Native to south Asia. Each vine needs at least 25 sq. ft., but you can run vines up a fence or trellis to conserve space. Seeds require warm soil to sprout, and flowers need heat for pollination.

There are long, smooth, green, slicing cucumbers; numerous small pickling cucumbers; and roundish, yellow, mild-flavored lemon cucumbers. Novelties include Asian varieties (long, slim, very mild), Armenian cucumber (actually a long, curving, pale green, ribbed melon with cucumber look and mild cucumber flavor), and English greenhouse cucumber. The last type must be grown in a greenhouse to avoid pollination by bees, with subsequent loss of form and flavor; when well grown, it’s the mildest of all cucumbers. ‘Sweet Success’ is a mild, seedless cucumber with the flavor and character of a greenhouse cucumber; the plant is female, but flowers do not require pollination.

Bush cucumbers—varieties with compact vines—take up little garden space. Burpless varieties resemble hothouse cucumbers in shape and mild flavor but can be grown out-of-doors. Pickling cucumbers should be harvested as soon as they have reached the proper size—tiny for sweet pickles (gherkins), larger for dills or pickle slices. They grow too large very quickly.

Plant seeds in a sunny spot 1 to 2 weeks after the average date of last frost. To grow cucumbers on a trellis (the best way to keep them straight), plant seeds 1 in. deep and 1–3 ft. apart and permit main stem to reach top of support. Pick while young to ensure continued production.

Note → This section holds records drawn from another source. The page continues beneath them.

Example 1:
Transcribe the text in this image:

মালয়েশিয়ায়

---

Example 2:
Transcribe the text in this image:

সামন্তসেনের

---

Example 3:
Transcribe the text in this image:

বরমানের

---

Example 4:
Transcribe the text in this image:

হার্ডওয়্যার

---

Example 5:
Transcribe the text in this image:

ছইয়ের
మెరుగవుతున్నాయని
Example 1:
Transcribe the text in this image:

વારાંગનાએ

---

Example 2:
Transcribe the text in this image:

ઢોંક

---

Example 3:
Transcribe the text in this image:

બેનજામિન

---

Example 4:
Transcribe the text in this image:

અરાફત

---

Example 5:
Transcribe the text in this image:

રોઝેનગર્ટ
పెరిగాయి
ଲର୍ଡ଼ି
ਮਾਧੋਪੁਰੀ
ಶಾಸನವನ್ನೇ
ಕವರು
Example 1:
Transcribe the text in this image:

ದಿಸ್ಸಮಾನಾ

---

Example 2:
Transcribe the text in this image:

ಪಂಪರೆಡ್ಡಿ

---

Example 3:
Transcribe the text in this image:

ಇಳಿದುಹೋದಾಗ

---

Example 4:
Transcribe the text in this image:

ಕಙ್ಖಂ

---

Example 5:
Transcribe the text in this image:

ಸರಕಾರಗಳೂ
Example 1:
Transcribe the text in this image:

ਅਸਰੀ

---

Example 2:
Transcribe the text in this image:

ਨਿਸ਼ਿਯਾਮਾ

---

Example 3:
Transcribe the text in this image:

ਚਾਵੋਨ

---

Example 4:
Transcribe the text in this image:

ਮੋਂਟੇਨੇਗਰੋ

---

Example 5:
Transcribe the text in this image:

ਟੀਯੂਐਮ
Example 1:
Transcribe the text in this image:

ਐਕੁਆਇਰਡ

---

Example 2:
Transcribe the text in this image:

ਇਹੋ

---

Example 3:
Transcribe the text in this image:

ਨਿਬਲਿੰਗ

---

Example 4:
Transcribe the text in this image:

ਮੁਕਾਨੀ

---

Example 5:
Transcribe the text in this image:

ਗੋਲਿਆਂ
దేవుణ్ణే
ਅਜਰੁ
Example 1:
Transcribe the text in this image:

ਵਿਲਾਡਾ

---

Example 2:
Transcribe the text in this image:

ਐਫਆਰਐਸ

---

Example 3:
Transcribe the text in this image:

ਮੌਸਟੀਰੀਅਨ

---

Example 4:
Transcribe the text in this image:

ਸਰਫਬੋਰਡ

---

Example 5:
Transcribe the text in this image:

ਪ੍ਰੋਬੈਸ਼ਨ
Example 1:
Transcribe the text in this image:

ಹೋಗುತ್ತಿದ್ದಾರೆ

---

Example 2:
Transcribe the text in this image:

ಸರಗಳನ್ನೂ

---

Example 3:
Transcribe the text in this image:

Row covers will protect seedlings from slugs, snails, and various insect pests, including cucumber beetles and flea beetles; remove covers when flowering begins so that pollination can occur. Whiteflies are a potential pest late in the season; hose off plants regularly or hang yellow sticky traps. Misshapen fruit is usually due to uneven watering or poor pollination; bitter fruit is usually a result of uneven irrigation.